- [EXERCISE DIRECTIONS]
Format the listing below as a Markdown table with two columns, Row and Listing Line. Number every line in sequence and omit any blank lines.

- [EXTRACTED INFORMATION]

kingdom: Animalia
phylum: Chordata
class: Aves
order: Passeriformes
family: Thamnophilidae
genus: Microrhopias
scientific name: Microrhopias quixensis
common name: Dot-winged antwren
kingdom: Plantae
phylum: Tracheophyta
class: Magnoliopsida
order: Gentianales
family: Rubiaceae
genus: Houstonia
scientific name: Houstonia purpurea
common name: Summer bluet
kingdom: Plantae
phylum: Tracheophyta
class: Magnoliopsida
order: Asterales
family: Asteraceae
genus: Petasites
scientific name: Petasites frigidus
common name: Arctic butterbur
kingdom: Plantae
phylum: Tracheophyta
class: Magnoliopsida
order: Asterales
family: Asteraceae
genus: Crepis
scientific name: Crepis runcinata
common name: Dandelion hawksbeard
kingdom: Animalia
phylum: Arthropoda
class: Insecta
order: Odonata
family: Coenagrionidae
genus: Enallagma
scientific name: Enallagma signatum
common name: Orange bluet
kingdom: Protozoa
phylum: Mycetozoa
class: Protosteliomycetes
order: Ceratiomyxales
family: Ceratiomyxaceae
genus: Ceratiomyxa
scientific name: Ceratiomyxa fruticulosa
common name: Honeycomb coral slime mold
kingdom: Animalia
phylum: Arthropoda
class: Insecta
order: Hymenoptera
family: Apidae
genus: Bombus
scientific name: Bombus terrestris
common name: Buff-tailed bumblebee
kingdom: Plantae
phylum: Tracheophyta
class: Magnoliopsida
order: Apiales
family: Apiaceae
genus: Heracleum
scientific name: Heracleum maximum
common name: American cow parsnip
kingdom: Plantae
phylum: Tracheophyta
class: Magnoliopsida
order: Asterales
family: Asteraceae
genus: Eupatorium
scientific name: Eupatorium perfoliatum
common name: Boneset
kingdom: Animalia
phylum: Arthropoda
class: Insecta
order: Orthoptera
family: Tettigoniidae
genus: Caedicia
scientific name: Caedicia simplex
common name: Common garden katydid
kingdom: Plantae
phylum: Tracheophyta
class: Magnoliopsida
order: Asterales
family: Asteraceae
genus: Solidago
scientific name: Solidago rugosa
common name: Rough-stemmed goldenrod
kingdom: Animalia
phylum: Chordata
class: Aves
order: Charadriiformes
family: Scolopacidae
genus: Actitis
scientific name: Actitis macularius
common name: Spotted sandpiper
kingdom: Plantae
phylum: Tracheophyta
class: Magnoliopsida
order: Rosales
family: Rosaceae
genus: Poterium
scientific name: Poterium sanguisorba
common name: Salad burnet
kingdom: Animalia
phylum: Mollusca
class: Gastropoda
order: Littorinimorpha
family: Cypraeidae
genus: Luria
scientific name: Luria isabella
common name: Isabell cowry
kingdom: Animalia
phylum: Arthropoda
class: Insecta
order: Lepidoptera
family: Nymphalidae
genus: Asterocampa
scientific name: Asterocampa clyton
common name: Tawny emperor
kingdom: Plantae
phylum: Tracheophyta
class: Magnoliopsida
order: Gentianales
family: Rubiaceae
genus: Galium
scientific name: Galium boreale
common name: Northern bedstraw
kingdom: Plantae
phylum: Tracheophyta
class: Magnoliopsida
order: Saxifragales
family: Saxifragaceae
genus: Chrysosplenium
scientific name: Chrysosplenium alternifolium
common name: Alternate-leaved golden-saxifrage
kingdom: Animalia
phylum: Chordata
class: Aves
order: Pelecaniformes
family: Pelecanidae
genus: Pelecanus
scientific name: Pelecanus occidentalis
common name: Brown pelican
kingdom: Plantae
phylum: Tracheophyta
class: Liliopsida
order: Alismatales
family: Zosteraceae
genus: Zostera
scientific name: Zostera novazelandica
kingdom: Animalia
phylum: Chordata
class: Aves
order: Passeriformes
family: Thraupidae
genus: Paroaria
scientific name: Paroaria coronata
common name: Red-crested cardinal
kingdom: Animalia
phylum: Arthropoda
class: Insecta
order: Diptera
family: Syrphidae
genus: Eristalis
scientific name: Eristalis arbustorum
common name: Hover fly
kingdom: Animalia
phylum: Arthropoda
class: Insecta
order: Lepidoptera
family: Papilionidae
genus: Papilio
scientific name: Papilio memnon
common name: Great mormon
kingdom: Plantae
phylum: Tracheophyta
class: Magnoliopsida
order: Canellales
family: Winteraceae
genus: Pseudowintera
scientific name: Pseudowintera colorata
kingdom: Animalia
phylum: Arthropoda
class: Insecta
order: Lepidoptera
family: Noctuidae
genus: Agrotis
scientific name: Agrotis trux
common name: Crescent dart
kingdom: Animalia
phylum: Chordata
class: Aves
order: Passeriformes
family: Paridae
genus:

- [REPLY TO THE TASK]
| Row | Listing Line |
|---|---|
| 1 | kingdom: Animalia |
| 2 | phylum: Chordata |
| 3 | class: Aves |
| 4 | order: Passeriformes |
| 5 | family: Thamnophilidae |
| 6 | genus: Microrhopias |
| 7 | scientific name: Microrhopias quixensis |
| 8 | common name: Dot-winged antwren |
| 9 | kingdom: Plantae |
| 10 | phylum: Tracheophyta |
| 11 | class: Magnoliopsida |
| 12 | order: Gentianales |
| 13 | family: Rubiaceae |
| 14 | genus: Houstonia |
| 15 | scientific name: Houstonia purpurea |
| 16 | common name: Summer bluet |
| 17 | kingdom: Plantae |
| 18 | phylum: Tracheophyta |
| 19 | class: Magnoliopsida |
| 20 | order: Asterales |
| 21 | family: Asteraceae |
| 22 | genus: Petasites |
| 23 | scientific name: Petasites frigidus |
| 24 | common name: Arctic butterbur |
| 25 | kingdom: Plantae |
| 26 | phylum: Tracheophyta |
| 27 | class: Magnoliopsida |
| 28 | order: Asterales |
| 29 | family: Asteraceae |
| 30 | genus: Crepis |
| 31 | scientific name: Crepis runcinata |
| 32 | common name: Dandelion hawksbeard |
| 33 | kingdom: Animalia |
| 34 | phylum: Arthropoda |
| 35 | class: Insecta |
| 36 | order: Odonata |
| 37 | family: Coenagrionidae |
| 38 | genus: Enallagma |
| 39 | scientific name: Enallagma signatum |
| 40 | common name: Orange bluet |
| 41 | kingdom: Protozoa |
| 42 | phylum: Mycetozoa |
| 43 | class: Protosteliomycetes |
| 44 | order: Ceratiomyxales |
| 45 | family: Ceratiomyxaceae |
| 46 | genus: Ceratiomyxa |
| 47 | scientific name: Ceratiomyxa fruticulosa |
| 48 | common name: Honeycomb coral slime mold |
| 49 | kingdom: Animalia |
| 50 | phylum: Arthropoda |
| 51 | class: Insecta |
| 52 | order: Hymenoptera |
| 53 | family: Apidae |
| 54 | genus: Bombus |
| 55 | scientific name: Bombus terrestris |
| 56 | common name: Buff-tailed bumblebee |
| 57 | kingdom: Plantae |
| 58 | phylum: Tracheophyta |
| 59 | class: Magnoliopsida |
| 60 | order: Apiales |
| 61 | family: Apiaceae |
| 62 | genus: Heracleum |
| 63 | scientific name: Heracleum maximum |
| 64 | common name: American cow parsnip |
| 65 | kingdom: Plantae |
| 66 | phylum: Tracheophyta |
| 67 | class: Magnoliopsida |
| 68 | order: Asterales |
| 69 | family: Asteraceae |
| 70 | genus: Eupatorium |
| 71 | scientific name: Eupatorium perfoliatum |
| 72 | common name: Boneset |
| 73 | kingdom: Animalia |
| 74 | phylum: Arthropoda |
| 75 | class: Insecta |
| 76 | order: Orthoptera |
| 77 | family: Tettigoniidae |
| 78 | genus: Caedicia |
| 79 | scientific name: Caedicia simplex |
| 80 | common name: Common garden katydid |
| 81 | kingdom: Plantae |
| 82 | phylum: Tracheophyta |
| 83 | class: Magnoliopsida |
| 84 | order: Asterales |
| 85 | family: Asteraceae |
| 86 | genus: Solidago |
| 87 | scientific name: Solidago rugosa |
| 88 | common name: Rough-stemmed goldenrod |
| 89 | kingdom: Animalia |
| 90 | phylum: Chordata |
| 91 | class: Aves |
| 92 | order: Charadriiformes |
| 93 | family: Scolopacidae |
| 94 | genus: Actitis |
| 95 | scientific name: Actitis macularius |
| 96 | common name: Spotted sandpiper |
| 97 | kingdom: Plantae |
| 98 | phylum: Tracheophyta |
| 99 | class: Magnoliopsida |
| 100 | order: Rosales |
| 101 | family: Rosaceae |
| 102 | genus: Poterium |
| 103 | scientific name: Poterium sanguisorba |
| 104 | common name: Salad burnet |
| 105 | kingdom: Animalia |
| 106 | phylum: Mollusca |
| 107 | class: Gastropoda |
| 108 | order: Littorinimorpha |
| 109 | family: Cypraeidae |
| 110 | genus: Luria |
| 111 | scientific name: Luria isabella |
| 112 | common name: Isabell cowry |
| 113 | kingdom: Animalia |
| 114 | phylum: Arthropoda |
| 115 | class: Insecta |
| 116 | order: Lepidoptera |
| 117 | family: Nymphalidae |
| 118 | genus: Asterocampa |
| 119 | scientific name: Asterocampa clyton |
| 120 | common name: Tawny emperor |
| 121 | kingdom: Plantae |
| 122 | phylum: Tracheophyta |
| 123 | class: Magnoliopsida |
| 124 | order: Gentianales |
| 125 | family: Rubiaceae |
| 126 | genus: Galium |
| 127 | scientific name: Galium boreale |
| 128 | common name: Northern bedstraw |
| 129 | kingdom: Plantae |
| 130 | phylum: Tracheophyta |
| 131 | class: Magnoliopsida |
| 132 | order: Saxifragales |
| 133 | family: Saxifragaceae |
| 134 | genus: Chrysosplenium |
| 135 | scientific name: Chrysosplenium alternifolium |
| 136 | common name: Alternate-leaved golden-saxifrage |
| 137 | kingdom: Animalia |
| 138 | phylum: Chordata |
| 139 | class: Aves |
| 140 | order: Pelecaniformes |
| 141 | family: Pelecanidae |
| 142 | genus: Pelecanus |
| 143 | scientific name: Pelecanus occidentalis |
| 144 | common name: Brown pelican |
| 145 | kingdom: Plantae |
| 146 | phylum: Tracheophyta |
| 147 | class: Liliopsida |
| 148 | order: Alismatales |
| 149 | family: Zosteraceae |
| 150 | genus: Zostera |
| 151 | scientific name: Zostera novazelandica |
| 152 | kingdom: Animalia |
| 153 | phylum: Chordata |
| 154 | class: Aves |
| 155 | order: Passeriformes |
| 156 | family: Thraupidae |
| 157 | genus: Paroaria |
| 158 | scientific name: Paroaria coronata |
| 159 | common name: Red-crested cardinal |
| 160 | kingdom: Animalia |
| 161 | phylum: Arthropoda |
| 162 | class: Insecta |
| 163 | order: Diptera |
| 164 | family: Syrphidae |
| 165 | genus: Eristalis |
| 166 | scientific name: Eristalis arbustorum |
| 167 | common name: Hover fly |
| 168 | kingdom: Animalia |
| 169 | phylum: Arthropoda |
| 170 | class: Insecta |
| 171 | order: Lepidoptera |
| 172 | family: Papilionidae |
| 173 | genus: Papilio |
| 174 | scientific name: Papilio memnon |
| 175 | common name: Great mormon |
| 176 | kingdom: Plantae |
| 177 | phylum: Tracheophyta |
| 178 | class: Magnoliopsida |
| 179 | order: Canellales |
| 180 | family: Winteraceae |
| 181 | genus: Pseudowintera |
| 182 | scientific name: Pseudowintera colorata |
| 183 | kingdom: Animalia |
| 184 | phylum: Arthropoda |
| 185 | class: Insecta |
| 186 | order: Lepidoptera |
| 187 | family: Noctuidae |
| 188 | genus: Agrotis |
| 189 | scientific name: Agrotis trux |
| 190 | common name: Crescent dart |
| 191 | kingdom: Animalia |
| 192 | phylum: Chordata |
| 193 | class: Aves |
| 194 | order: Passeriformes |
| 195 | family: Paridae |
| 196 | genus: |